INSTRUCTIONS FOR THE TASK: Your answer should be the full set of records, printed exactly as they stand.

SOURCE INFORMATION:
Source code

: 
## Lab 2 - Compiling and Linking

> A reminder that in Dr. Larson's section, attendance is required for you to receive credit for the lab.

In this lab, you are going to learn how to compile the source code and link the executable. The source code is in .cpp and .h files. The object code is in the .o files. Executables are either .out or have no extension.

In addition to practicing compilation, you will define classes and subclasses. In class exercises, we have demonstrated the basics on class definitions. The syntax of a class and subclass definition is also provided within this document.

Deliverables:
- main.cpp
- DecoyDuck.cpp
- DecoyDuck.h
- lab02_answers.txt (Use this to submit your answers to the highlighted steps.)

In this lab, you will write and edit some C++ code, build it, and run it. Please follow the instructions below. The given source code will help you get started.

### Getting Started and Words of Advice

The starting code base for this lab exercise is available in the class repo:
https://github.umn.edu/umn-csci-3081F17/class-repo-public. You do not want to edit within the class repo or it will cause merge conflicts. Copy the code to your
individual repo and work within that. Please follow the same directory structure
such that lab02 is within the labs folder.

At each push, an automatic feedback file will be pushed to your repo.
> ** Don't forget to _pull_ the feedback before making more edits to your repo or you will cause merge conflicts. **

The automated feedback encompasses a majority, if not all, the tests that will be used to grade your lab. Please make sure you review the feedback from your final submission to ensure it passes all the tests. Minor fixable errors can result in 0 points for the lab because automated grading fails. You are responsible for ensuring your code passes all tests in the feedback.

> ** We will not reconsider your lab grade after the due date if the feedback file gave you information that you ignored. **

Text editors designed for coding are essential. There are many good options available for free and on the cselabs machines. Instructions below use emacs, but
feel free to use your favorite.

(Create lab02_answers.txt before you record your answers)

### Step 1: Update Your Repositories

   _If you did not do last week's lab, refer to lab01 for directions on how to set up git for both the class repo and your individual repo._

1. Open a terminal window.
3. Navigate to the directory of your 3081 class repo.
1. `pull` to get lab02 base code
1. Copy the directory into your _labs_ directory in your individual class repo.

ANSWER BOX:
Source code

: 
## Lab 2 - Compiling and Linking

> A reminder that in Dr. Larson's section, attendance is required for you to receive credit for the lab.

In this lab, you are going to learn how to compile the source code and link the executable. The source code is in .cpp and .h files. The object code is in the .o files. Executables are either .out or have no extension.

In addition to practicing compilation, you will define classes and subclasses. In class exercises, we have demonstrated the basics on class definitions. The syntax of a class and subclass definition is also provided within this document.

Deliverables:
- main.cpp
- DecoyDuck.cpp
- DecoyDuck.h
- lab02_answers.txt (Use this to submit your answers to the highlighted steps.)

In this lab, you will write and edit some C++ code, build it, and run it. Please follow the instructions below. The given source code will help you get started.

### Getting Started and Words of Advice

The starting code base for this lab exercise is available in the class repo:
https://github.umn.edu/umn-csci-3081F17/class-repo-public. You do not want to edit within the class repo or it will cause merge conflicts. Copy the code to your
individual repo and work within that. Please follow the same directory structure
such that lab02 is within the labs folder.

At each push, an automatic feedback file will be pushed to your repo.
> ** Don't forget to _pull_ the feedback before making more edits to your repo or you will cause merge conflicts. **

The automated feedback encompasses a majority, if not all, the tests that will be used to grade your lab. Please make sure you review the feedback from your final submission to ensure it passes all the tests. Minor fixable errors can result in 0 points for the lab because automated grading fails. You are responsible for ensuring your code passes all tests in the feedback.

> ** We will not reconsider your lab grade after the due date if the feedback file gave you information that you ignored. **

Text editors designed for coding are essential. There are many good options available for free and on the cselabs machines. Instructions below use emacs, but
feel free to use your favorite.

(Create lab02_answers.txt before you record your answers)

### Step 1: Update Your Repositories

   _If you did not do last week's lab, refer to lab01 for directions on how to set up git for both the class repo and your individual repo._

1. Open a terminal window.
3. Navigate to the directory of your 3081 class repo.
1. `pull` to get lab02 base code
1. Copy the directory into your _labs_ directory in your individual class repo.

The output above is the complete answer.